You have described children as a “public good.” Please explain this characterization and how it would change economic and social relations if it were fully acknowledged.

Children are public goods in three respects. The most concrete (and technical) respect is that most children grow up to pay taxes. Depending on the structure of public debt, and trends in labor market earnings, they are likely to pay more in taxes than is actually spent on them before they reach taxpaying age. The US Social Security system provides a specific example. It is called “pay-as-you-go” because payments by the current working age generation largely finance payments to retirees. Levels of Social Security benefits along with eligibility for Medicare (the US national health program for the elderly) are determined entirely by lifetime earnings and marital status. People who have devoted zero time or money to raising the next generation have a claim on the future tax payments of other people’s children.

Children are also public goods in the larger sense of representing a stock of human capital—a set of capabilities for future innovation, work, and care. If parents didn’t produce them at very low cost to others (parental expenditures far exceed social expenditures on children), employers would have to pay more for labor. This may not hold true in the future to the same degree if bullish projections of a robotic world materialize. But it has certainly been true in the past.

Finally, children are a more abstract form of public good: children are the future, and the future is a public good. If you love your species, you must love its children. If you hate your species, never mind.

None of these arguments imply that grown-ups (and the elderly) are not also public goods—they too offer both implicit and unpriced benefits that cannot be reduced to bilateral market exchange. And none of these arguments address the optimal rate of population growth. On a global level, however, we would do better to continue reducing fertility rates and improve the care provided to each child.

How will aging populations in the US, Europe, Japan, and China affect the economics of caring?

They will raise the costs of care and disrupt existing systems of intergenerational transfer, hence increasing distributional conflict on the national and international level. This is already happening. Many public pension systems were put in place when the size of the younger generation was increasing relative to the older.
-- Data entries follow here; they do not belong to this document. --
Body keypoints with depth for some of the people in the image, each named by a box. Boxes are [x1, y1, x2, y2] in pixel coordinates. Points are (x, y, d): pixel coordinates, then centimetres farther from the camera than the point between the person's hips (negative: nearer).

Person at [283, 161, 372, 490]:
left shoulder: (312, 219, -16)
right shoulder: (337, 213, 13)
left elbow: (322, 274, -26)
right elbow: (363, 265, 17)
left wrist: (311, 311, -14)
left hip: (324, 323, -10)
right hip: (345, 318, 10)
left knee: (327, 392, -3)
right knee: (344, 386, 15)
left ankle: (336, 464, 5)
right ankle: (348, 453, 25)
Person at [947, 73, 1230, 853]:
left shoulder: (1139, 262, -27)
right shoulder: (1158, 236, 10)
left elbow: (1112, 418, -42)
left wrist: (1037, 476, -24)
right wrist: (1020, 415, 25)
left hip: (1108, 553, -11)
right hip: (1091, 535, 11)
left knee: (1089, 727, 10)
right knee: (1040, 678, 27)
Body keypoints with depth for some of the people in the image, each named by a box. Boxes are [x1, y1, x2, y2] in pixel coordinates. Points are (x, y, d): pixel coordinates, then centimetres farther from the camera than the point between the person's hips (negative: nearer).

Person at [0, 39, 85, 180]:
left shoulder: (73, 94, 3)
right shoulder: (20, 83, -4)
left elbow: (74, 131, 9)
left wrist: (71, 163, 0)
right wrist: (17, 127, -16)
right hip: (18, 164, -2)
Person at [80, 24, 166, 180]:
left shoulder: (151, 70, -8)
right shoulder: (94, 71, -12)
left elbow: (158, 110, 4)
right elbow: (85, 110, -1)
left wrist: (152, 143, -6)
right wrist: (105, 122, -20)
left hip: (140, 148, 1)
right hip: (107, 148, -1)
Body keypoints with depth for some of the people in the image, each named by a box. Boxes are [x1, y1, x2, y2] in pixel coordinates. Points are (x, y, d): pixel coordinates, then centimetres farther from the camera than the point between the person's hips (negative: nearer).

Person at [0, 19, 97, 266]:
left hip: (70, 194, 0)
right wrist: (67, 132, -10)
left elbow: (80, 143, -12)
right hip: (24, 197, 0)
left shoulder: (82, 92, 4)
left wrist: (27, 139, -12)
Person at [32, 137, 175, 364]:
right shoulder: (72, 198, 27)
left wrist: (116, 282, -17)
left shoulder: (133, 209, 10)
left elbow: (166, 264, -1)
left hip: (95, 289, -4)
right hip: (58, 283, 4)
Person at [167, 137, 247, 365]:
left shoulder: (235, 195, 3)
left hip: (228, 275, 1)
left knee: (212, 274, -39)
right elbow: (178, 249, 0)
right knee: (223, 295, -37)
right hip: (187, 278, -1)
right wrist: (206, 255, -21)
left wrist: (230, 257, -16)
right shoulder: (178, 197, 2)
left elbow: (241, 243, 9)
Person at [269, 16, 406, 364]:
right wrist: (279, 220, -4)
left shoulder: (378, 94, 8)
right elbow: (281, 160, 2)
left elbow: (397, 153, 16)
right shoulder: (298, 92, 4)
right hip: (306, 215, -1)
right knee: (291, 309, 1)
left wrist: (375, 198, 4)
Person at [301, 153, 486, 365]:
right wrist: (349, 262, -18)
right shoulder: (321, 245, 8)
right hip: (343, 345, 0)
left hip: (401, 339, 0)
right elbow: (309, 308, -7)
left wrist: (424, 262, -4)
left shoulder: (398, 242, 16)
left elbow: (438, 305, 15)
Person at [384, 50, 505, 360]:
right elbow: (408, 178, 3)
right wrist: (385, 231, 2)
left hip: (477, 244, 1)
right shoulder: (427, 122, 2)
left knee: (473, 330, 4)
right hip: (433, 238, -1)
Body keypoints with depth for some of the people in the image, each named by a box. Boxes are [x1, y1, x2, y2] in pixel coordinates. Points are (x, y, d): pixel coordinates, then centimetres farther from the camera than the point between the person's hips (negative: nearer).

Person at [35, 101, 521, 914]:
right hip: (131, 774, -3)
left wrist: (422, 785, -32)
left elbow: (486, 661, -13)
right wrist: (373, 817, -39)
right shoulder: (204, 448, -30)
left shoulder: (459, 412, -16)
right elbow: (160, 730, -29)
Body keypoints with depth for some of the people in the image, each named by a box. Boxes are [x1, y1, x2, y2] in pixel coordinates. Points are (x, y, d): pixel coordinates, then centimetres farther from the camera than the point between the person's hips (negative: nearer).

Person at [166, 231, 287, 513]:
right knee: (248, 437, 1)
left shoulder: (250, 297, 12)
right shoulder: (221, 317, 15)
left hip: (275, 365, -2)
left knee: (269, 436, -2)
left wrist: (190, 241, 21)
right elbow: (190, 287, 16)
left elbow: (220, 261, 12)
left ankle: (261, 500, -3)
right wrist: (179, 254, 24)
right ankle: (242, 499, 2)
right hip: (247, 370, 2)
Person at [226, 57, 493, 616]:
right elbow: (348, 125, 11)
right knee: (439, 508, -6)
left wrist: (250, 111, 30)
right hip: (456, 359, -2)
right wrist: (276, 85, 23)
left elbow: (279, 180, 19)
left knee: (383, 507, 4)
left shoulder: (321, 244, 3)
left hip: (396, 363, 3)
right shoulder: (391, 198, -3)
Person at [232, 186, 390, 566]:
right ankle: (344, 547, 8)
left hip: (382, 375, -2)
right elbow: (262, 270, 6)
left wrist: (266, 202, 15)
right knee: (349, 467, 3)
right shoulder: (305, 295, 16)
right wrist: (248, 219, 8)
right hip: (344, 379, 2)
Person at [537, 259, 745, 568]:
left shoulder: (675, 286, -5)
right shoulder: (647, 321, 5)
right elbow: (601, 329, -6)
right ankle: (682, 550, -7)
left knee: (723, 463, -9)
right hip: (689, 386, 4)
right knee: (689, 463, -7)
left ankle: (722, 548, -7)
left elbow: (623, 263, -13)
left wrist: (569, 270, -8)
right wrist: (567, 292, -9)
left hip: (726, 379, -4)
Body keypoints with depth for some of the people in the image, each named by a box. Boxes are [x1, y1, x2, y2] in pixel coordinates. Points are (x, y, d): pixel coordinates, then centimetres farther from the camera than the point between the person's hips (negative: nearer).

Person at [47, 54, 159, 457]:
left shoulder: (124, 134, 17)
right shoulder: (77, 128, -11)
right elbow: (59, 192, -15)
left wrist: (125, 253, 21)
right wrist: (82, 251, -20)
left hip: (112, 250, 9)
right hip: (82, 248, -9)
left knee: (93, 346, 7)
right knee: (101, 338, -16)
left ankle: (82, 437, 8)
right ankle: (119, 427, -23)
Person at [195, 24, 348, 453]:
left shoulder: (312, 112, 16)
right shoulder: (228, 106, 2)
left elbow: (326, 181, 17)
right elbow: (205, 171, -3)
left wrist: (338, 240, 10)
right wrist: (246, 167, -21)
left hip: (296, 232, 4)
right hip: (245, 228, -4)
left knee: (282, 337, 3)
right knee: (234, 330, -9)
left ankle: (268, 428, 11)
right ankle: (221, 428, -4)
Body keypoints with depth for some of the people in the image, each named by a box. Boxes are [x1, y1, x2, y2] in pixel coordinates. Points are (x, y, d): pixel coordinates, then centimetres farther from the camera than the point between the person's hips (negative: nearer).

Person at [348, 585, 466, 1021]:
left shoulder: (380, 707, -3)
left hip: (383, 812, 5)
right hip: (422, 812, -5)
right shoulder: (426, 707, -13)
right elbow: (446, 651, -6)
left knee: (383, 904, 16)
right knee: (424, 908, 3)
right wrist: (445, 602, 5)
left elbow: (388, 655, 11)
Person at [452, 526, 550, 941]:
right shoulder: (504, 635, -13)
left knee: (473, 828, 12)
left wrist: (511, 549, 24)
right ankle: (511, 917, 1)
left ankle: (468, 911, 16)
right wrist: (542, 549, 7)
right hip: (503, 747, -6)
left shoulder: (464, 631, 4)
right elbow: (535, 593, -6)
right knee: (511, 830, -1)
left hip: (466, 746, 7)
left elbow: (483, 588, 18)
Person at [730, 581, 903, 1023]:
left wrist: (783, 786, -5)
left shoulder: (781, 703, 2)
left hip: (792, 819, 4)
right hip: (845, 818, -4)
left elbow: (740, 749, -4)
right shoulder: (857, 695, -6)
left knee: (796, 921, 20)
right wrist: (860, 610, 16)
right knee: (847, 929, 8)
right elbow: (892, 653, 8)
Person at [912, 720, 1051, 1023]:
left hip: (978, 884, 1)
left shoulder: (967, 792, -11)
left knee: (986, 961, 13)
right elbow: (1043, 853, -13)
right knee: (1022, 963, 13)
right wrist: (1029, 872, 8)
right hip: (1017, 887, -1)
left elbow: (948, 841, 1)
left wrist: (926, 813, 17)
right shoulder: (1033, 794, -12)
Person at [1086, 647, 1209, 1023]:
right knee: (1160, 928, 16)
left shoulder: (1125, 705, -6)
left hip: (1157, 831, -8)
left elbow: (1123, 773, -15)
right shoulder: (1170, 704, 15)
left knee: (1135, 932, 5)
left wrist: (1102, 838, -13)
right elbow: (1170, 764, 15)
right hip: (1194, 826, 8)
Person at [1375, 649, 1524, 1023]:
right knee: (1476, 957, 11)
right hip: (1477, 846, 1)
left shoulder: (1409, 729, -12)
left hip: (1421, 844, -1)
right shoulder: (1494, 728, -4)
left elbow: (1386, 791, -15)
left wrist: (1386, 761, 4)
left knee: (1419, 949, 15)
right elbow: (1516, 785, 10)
That trend has reversed itself.

Global fertility decline initially generated a kind of “demographic dividend” because time and money devoted to children could be reallocated to other purposes. Now, the burden of caring for a growing elder population prey to chronic health problems looms large.

What would be the key attributes of a caring economy in full fruition? To what extent would it align with a Great Transition society rooted in solidarity, well-being, and ecological resilience?

A well-designed social insurance system would reduce the private costs and risks of caring for dependents and distribute these more equitably between women and men, parents and non-parents, rich and poor, regardless of national citizenship. It would also encourage gender-egalitarian commitments to families and communities on a smaller scale.

Unfortunately, we don’t have good models of international democracy or collaboration in either the social or the ecological arena. But surely any Great Transition must address huge global inequalities in life expectancy, living standards, and environmental degradation.

I can’t even begin to describe the principal barriers or prospects for building such a system. What I do know is that it will require careful thinking about the political economy of gender and care.


1. Joseph Stiglitz, Amartya Sen, and Jean-Paul Fitoussi, Report by the Commission on the Measurement of Economic Performance and Social Progress (Paris: National Institute of Statistics and Economic Studies, 2009).


Nancy Folbre, a feminist theorist and political economist, is Professor Emerita at the University of Massachusetts Amherst. She is the author of several well-known books, including Greed, Lust and Gender: A History of Economic Ideas; The Invisible Heart: Economics and Family Values; and Valuing Children: Rethinking the Economics of the Family.